Ian Cameron GeddesBMJ 2010; 341 doi: https://doi.org/10.1136/bmj.c3831 (Published 05 August 2010) Cite this as: BMJ 2010;341:c3831
- J Edmund Riding,
- Ronald S Jones
Ian Cameron Geddes was born at Edinburgh in 1922 and graduated from St Andrews in 1945, having been awarded a Full Blue for athletics. After service in the Royal Air Force he enrolled on the postgraduate course in anaesthesia at Liverpool University in 1949. After experience in Liverpool hospitals and as a research fellow in the Department of Anaesthesia, University of Liverpool, he spent two years at Montreal General Hospital and Research Institute. There he studied the properties and metabolism of local analgesic drugs. This work formed the basis for a thesis for which he was awarded an MD with commendation and the Rutherford silver medal. Returning to Liverpool, he was appointed to the Department of Anaesthesia as lecturer, later becoming senior lecturer and, in 1975, reader.

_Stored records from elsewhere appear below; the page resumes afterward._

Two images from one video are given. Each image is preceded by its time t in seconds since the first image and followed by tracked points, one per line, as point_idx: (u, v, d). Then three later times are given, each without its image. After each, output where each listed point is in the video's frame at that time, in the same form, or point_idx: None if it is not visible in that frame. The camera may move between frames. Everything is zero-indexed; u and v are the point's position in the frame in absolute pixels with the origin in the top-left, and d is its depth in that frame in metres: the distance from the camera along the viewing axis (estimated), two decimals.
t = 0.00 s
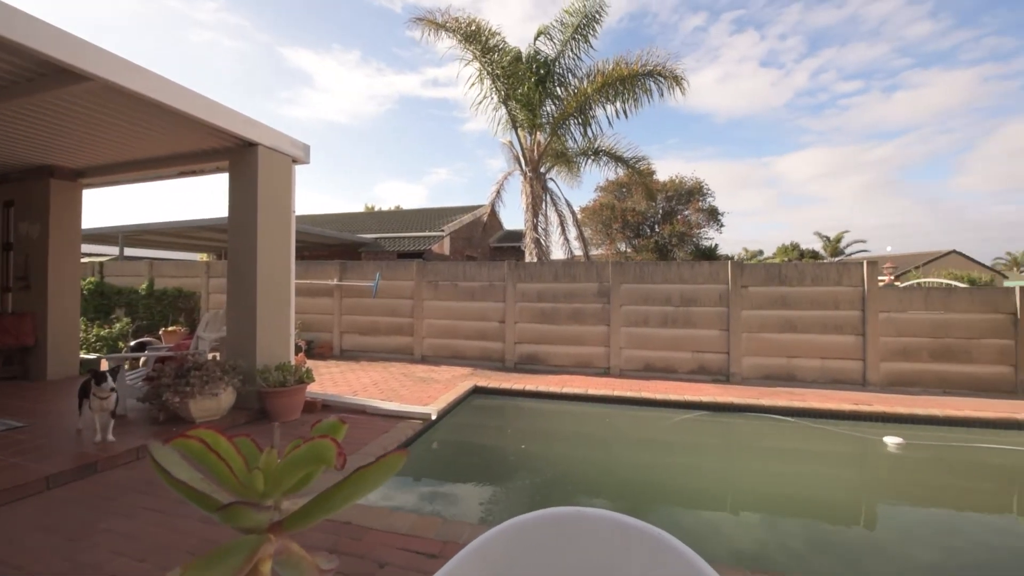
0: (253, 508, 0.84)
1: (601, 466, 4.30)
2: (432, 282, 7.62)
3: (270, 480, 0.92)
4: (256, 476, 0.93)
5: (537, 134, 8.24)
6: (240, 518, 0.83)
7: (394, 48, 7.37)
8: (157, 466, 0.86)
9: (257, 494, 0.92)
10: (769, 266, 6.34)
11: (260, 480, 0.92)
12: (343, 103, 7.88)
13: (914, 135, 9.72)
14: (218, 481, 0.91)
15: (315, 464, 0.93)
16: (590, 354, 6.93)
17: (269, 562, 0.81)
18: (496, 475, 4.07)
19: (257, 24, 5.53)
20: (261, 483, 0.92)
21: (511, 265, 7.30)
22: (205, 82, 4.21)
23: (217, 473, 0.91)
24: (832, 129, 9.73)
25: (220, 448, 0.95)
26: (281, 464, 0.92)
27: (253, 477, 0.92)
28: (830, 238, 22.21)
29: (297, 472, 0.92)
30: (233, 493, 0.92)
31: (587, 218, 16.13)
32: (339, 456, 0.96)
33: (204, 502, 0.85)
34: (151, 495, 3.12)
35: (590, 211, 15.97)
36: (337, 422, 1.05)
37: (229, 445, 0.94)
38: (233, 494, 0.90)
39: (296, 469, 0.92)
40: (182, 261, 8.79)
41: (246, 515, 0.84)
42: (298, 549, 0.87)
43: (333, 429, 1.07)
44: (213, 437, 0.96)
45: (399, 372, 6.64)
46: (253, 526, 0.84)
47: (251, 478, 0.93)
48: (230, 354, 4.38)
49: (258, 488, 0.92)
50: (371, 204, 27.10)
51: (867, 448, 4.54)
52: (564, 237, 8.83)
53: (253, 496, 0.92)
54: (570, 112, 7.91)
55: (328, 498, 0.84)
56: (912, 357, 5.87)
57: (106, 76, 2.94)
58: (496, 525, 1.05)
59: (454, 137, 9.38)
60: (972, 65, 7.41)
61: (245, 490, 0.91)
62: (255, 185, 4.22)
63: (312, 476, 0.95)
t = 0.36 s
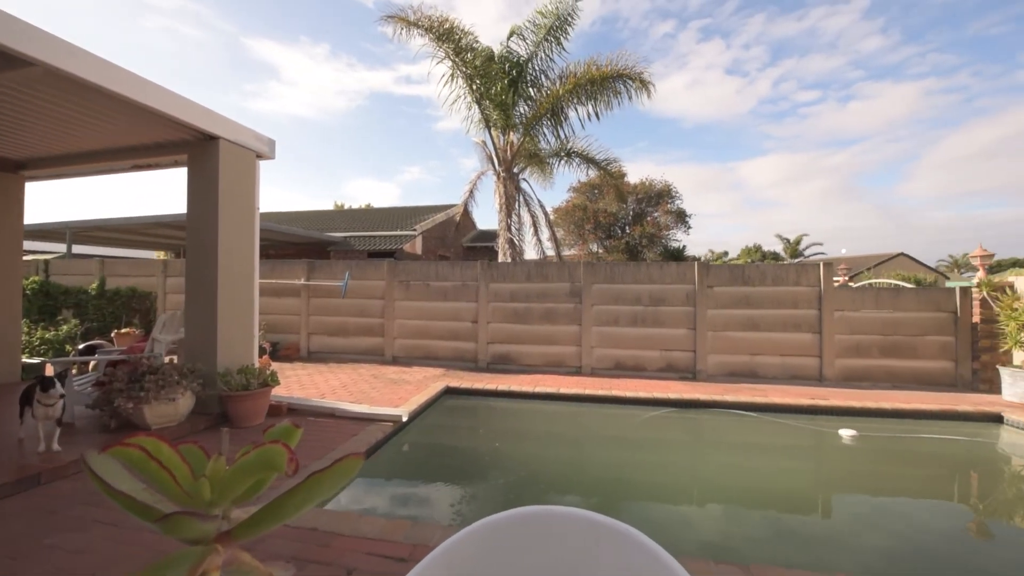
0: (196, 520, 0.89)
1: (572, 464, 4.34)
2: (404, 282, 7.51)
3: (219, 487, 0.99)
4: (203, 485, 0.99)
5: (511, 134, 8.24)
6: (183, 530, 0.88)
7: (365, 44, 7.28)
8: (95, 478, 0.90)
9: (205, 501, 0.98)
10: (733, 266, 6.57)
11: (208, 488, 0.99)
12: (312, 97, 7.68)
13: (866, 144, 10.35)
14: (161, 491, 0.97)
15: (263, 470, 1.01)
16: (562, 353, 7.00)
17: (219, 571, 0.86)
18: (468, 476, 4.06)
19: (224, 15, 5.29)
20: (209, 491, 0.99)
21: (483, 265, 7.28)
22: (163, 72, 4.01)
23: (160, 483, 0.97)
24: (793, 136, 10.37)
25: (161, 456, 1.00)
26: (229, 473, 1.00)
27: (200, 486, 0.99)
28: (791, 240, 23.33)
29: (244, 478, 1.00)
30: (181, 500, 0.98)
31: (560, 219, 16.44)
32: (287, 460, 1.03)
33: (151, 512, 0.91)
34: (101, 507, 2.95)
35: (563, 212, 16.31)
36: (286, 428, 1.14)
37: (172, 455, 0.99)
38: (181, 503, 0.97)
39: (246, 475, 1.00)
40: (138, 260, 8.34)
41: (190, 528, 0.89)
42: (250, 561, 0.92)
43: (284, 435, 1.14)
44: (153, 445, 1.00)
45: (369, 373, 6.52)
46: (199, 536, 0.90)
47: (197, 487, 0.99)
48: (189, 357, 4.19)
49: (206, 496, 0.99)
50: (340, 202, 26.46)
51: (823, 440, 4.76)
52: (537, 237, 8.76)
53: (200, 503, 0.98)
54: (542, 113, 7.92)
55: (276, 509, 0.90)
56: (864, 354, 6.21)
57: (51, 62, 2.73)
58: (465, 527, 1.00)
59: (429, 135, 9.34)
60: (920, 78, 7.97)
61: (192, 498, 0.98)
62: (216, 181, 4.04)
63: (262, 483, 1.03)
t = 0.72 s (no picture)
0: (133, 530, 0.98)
1: (544, 462, 4.38)
2: (374, 282, 7.37)
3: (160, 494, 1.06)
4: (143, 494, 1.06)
5: (484, 133, 8.20)
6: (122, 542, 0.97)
7: (335, 37, 7.20)
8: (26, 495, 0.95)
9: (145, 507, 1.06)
10: (700, 267, 6.77)
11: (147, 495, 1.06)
12: (279, 89, 7.45)
13: (824, 150, 11.12)
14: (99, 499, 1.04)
15: (205, 477, 1.10)
16: (534, 353, 7.02)
17: None
18: (439, 477, 4.02)
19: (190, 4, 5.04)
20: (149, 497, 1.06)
21: (456, 264, 7.23)
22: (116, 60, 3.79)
23: (96, 493, 1.03)
24: (756, 142, 10.82)
25: (98, 465, 1.06)
26: (172, 482, 1.09)
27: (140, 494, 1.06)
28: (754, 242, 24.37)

His research interests were mainly laboratory based and related to anaesthetic drug metabolism .He was a genuine inventor and built from scratch a gas chromatograph to enable him to further his research. He spent a year’s sabbatical at the Presbyterian Hospital in New York working on the metabolism of halothane. He was one of the founder members of the Anaesthetic Research Group.
Ian had a special concern for the interests of the students on the postgraduate course, for whose organisation he became responsible in October 1957. This was a task that he thoroughly enjoyed and was extremely good at. He was innovative in his teaching methods and in many ways was ahead of his time in using audiovisual aids for teaching and revision. Practice viva voce examination tests were recorded on television and played back to display the strengths and weaknesses of the performance of the student. He was emphatic about the need to train the next generation of trainers, long before the now universal training schemes were established. His lively, even rombustious , manner was allied to a kind and generous spirit, and his pastoral interest and practical care was especially valued by the overseas members of the course.
His published work was mainly on aspects of local analgesic drugs and included several contributions to standard reference works. Somewhat disappointed not to be invited to succeed to the chair on the retirement of Professor T Cecil Gray, he left Liverpool to take up a professorial post in Amman Jordan. When he arrived he found that a changed situation resulted in the post being no longer available. Returning to France, he retreated to his cottage near Montelimar, where he had relatives and was able to put his fluent French to good use. A short time later, he was appointed senior lecturer in Professor J P Payne’s department at the London Hospital.
Ian Geddes retired to Crail, Fife, and spent much time in France He was an accomplished golfer and a keen gardener and amateur photographer. He leaves two daughters and three grandchildren.
Cite this as: BMJ 2010;341:c3831
Former reader department of anaesthesia, University of Liverpool (b 1922; q St Andrews 1945; MD (St A), FRCA), d 29 November 2009.